**Exercise details:** Please render the rows from the very start through the line containing "们的客户，知道他们面对的挑战。所以我们提" as a JSON list of strings, one per line, omitting blank lines.
::: Input records :::
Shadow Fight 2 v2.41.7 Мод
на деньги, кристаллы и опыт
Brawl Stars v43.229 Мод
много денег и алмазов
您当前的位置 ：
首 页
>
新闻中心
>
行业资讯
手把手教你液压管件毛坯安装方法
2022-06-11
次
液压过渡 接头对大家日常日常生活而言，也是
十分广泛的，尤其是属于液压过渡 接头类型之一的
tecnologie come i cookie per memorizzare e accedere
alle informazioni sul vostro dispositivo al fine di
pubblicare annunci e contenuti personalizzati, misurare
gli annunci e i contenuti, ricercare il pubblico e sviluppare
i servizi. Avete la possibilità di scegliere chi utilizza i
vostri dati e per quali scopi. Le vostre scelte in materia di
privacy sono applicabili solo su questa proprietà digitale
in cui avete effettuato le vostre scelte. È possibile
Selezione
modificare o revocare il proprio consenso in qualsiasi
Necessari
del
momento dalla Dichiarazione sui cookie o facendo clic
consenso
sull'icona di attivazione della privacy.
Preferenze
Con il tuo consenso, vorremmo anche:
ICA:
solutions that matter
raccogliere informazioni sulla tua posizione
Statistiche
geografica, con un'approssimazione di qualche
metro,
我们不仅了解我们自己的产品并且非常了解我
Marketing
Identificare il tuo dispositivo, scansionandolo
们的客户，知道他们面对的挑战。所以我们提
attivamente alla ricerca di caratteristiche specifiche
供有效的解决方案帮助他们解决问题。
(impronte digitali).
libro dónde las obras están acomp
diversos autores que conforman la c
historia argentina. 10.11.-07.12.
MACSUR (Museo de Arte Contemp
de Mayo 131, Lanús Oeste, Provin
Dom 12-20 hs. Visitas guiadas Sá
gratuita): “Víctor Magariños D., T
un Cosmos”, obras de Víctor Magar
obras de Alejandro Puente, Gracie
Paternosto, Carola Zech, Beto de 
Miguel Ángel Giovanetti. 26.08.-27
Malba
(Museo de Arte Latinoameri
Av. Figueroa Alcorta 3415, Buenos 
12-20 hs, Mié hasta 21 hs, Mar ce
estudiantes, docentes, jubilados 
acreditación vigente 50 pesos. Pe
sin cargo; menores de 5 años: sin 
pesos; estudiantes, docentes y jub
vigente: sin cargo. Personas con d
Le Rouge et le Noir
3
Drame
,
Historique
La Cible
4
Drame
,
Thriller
:::
**Your solution:**
[
  "Shadow Fight 2 v2.41.7 Мод",
  "на деньги, кристаллы и опыт",
  "Brawl Stars v43.229 Мод",
  "много денег и алмазов",
  "您当前的位置 ：",
  "首 页",
  ">",
  "新闻中心",
  ">",
  "行业资讯",
  "手把手教你液压管件毛坯安装方法",
  "2022-06-11",
  "次",
  "液压过渡 接头对大家日常日常生活而言，也是",
  "十分广泛的，尤其是属于液压过渡 接头类型之一的",
  "tecnologie come i cookie per memorizzare e accedere",
  "alle informazioni sul vostro dispositivo al fine di",
  "pubblicare annunci e contenuti personalizzati, misurare",
  "gli annunci e i contenuti, ricercare il pubblico e sviluppare",
  "i servizi. Avete la possibilità di scegliere chi utilizza i",
  "vostri dati e per quali scopi. Le vostre scelte in materia di",
  "privacy sono applicabili solo su questa proprietà digitale",
  "in cui avete effettuato le vostre scelte. È possibile",
  "Selezione",
  "modificare o revocare il proprio consenso in qualsiasi",
  "Necessari",
  "del",
  "momento dalla Dichiarazione sui cookie o facendo clic",
  "consenso",
  "sull'icona di attivazione della privacy.",
  "Preferenze",
  "Con il tuo consenso, vorremmo anche:",
  "ICA:",
  "solutions that matter",
  "raccogliere informazioni sulla tua posizione",
  "Statistiche",
  "geografica, con un'approssimazione di qualche",
  "metro,",
  "我们不仅了解我们自己的产品并且非常了解我",
  "Marketing",
  "Identificare il tuo dispositivo, scansionandolo",
  "们的客户，知道他们面对的挑战。所以我们提"
]